Data shown below:

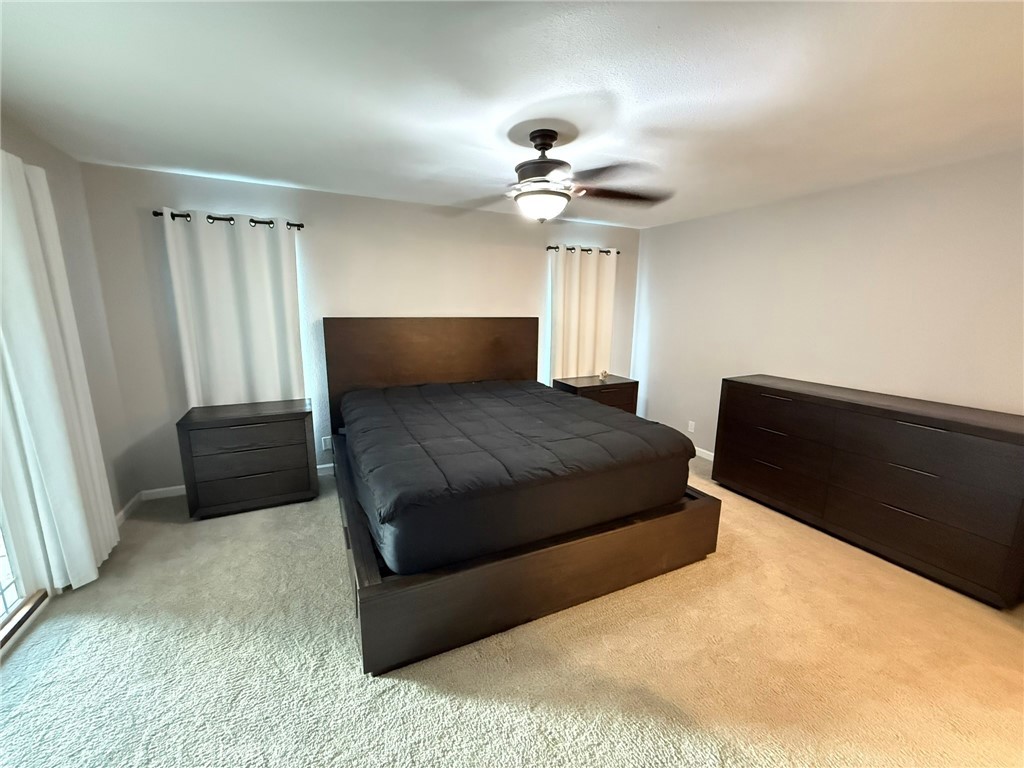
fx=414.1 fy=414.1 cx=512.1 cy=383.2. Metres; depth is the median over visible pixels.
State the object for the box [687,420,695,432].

End of Data shown.
Data shown below:

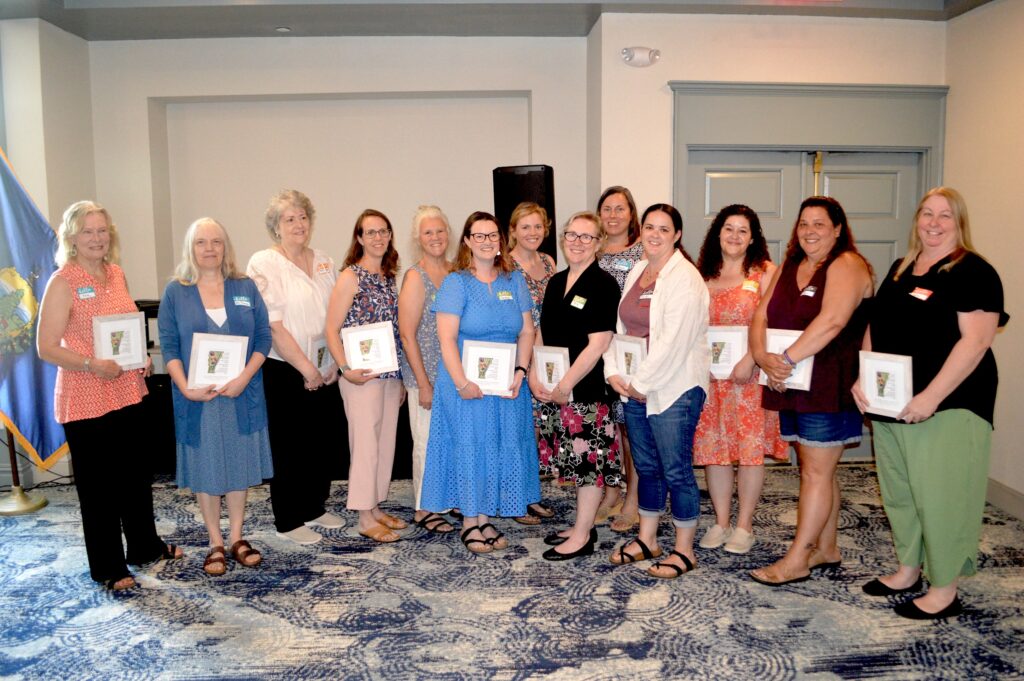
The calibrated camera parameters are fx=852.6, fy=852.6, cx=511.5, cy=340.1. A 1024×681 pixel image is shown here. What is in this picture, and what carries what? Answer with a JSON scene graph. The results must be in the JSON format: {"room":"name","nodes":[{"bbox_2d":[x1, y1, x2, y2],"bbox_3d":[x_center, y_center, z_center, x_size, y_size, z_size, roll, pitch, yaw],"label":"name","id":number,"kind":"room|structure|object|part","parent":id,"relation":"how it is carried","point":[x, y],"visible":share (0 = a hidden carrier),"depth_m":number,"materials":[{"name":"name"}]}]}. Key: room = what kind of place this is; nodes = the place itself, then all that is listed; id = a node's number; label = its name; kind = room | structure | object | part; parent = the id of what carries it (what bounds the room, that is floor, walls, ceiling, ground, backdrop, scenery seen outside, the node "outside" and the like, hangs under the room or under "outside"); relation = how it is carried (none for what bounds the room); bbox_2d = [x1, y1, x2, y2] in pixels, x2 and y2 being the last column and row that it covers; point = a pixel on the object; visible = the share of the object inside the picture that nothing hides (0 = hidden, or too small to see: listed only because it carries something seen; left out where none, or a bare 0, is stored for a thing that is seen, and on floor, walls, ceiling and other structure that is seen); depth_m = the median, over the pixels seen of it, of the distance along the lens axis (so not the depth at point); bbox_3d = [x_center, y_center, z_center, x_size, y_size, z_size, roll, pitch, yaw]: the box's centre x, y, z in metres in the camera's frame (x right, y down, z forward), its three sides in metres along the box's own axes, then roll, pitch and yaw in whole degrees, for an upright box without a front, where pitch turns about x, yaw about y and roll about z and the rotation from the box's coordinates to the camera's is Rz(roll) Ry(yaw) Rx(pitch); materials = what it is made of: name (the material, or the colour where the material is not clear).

End of Data shown.

Set down, unchanged, only those lines above that fall between the line with "fx=414.1 fy=414.1 cx=512.1" and the line with "State the object", the two end lines included.

▸ Solved exercise
fx=414.1 fy=414.1 cx=512.1 cy=383.2. Metres; depth is the median over visible pixels.
State the object for the box [687,420,695,432].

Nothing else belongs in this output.